The focus of the company is using standardized templates to build websites for the cleaning companies that make the direct interface between them and their clients as easy as possible. The website creation service is free, but ScrubBud takes a 10 percent fee for each booking made over the platform. As the company grows, Andorsky said the specifics of the business model may change, but he believes its a fair price for the management, communication and general Web presence that ScrubBud offers.

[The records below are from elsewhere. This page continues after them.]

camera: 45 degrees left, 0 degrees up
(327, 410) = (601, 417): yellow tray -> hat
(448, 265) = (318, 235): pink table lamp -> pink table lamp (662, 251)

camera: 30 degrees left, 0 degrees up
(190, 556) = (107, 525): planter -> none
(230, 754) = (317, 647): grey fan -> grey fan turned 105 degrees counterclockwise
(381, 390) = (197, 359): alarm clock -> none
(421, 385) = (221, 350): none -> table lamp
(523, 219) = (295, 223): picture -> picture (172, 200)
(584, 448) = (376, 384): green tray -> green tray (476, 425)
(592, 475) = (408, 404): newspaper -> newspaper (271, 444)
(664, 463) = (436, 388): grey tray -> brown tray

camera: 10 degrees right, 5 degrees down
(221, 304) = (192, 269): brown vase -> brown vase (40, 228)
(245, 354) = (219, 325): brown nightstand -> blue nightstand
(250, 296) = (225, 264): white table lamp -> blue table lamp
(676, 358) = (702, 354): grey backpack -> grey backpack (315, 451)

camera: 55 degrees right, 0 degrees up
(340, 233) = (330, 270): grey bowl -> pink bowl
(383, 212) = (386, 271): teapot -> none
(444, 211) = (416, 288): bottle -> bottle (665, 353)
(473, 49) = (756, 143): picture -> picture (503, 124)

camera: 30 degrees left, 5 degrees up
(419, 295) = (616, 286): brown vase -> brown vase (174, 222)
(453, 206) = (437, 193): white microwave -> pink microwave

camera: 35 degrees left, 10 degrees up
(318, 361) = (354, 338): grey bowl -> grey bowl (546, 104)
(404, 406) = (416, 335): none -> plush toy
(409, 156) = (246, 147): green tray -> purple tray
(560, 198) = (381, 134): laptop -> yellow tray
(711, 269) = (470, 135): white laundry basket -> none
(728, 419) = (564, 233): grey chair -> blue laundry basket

While ScrubBud has a consumer-facing platform, Andorsky said ScrubBud is not trying to compete with companies like Handy, which function as a central platforms for people looking for home services. ScrubBud will be mostly invisible to consumers, who will see just the individual page of the company they are hiring.

"The customer side of residential cleaning services is crowded, but there's nothing out there that integrates the entire cycle like we do," Andorsky said. "It's the recommendations that matter to these businesses."

"We've got users, we've got revenue, now we can start to scale up."

"We've spent most of our time at CSL on ScrubBud but it's all been incognito," said ScrubBud CEO Nate Andorsky. "CSL funded us to this point but now we're ready to spin off. We've got users, we've got revenue, now we can start to scale up."

Building this kind of company in D.C. is logical, Andorsky said, because of the nature of the cleaning market as much as the tech scene.

"D.C. is ripe for this," Andorsky said. "There are high net worth areas, families where both parents are working. These are people who need cleaning services."

"D.C. is ripe for this."

And of course, there is a lot of money to be made in the world of residential cleaning."

"It's a $4.2 billion industry in the U.S.," Andorsky said. "And 96 percent of cleaning services have five employees or less. The market is very fragmented and we can give these mom and pop shops access to a lot of new customers."